Stored items:
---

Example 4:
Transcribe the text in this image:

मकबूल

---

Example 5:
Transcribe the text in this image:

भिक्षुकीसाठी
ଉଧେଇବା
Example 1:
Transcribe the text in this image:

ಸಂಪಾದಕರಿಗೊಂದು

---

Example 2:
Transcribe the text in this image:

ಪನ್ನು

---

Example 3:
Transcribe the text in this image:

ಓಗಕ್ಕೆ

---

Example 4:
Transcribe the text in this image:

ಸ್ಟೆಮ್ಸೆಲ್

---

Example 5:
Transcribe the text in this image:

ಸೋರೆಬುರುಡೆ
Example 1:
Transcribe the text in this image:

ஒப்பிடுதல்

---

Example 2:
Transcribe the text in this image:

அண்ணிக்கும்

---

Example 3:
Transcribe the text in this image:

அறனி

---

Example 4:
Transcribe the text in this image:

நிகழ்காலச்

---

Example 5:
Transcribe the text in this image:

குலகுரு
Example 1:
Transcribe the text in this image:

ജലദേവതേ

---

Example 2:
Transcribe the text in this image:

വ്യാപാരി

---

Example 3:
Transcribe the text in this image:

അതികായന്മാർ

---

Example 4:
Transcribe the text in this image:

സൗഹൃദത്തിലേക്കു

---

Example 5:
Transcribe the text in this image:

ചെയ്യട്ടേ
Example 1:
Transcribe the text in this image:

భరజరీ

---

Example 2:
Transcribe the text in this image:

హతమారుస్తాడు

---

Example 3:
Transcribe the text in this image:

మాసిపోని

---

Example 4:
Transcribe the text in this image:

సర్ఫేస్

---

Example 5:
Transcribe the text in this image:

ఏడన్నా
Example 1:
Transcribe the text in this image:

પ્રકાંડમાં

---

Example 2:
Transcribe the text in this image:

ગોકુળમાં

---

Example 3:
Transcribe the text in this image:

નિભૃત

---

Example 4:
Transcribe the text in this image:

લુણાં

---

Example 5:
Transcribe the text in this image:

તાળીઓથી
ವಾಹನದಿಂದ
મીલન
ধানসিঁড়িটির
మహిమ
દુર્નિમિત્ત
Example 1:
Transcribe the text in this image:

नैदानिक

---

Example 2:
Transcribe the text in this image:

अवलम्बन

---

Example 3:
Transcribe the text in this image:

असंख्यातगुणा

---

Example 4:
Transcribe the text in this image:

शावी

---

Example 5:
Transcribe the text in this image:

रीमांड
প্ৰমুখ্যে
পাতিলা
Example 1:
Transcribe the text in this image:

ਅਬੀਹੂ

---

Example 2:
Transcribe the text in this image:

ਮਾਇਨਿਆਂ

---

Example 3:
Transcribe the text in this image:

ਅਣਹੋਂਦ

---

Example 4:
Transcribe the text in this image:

== Task goal ==
Arrange the lines above, from the start of the records through the line that contains "அண்ணிக்கும்", as a JSON list of strings with one string per line, leaving out blank lines and including both ends.

== Result for this exercise ==
[
  "---",
  "Example 4:",
  "Transcribe the text in this image:",
  "मकबूल",
  "---",
  "Example 5:",
  "Transcribe the text in this image:",
  "भिक्षुकीसाठी",
  "ଉଧେଇବା",
  "Example 1:",
  "Transcribe the text in this image:",
  "ಸಂಪಾದಕರಿಗೊಂದು",
  "---",
  "Example 2:",
  "Transcribe the text in this image:",
  "ಪನ್ನು",
  "---",
  "Example 3:",
  "Transcribe the text in this image:",
  "ಓಗಕ್ಕೆ",
  "---",
  "Example 4:",
  "Transcribe the text in this image:",
  "ಸ್ಟೆಮ್ಸೆಲ್",
  "---",
  "Example 5:",
  "Transcribe the text in this image:",
  "ಸೋರೆಬುರುಡೆ",
  "Example 1:",
  "Transcribe the text in this image:",
  "ஒப்பிடுதல்",
  "---",
  "Example 2:",
  "Transcribe the text in this image:",
  "அண்ணிக்கும்"
]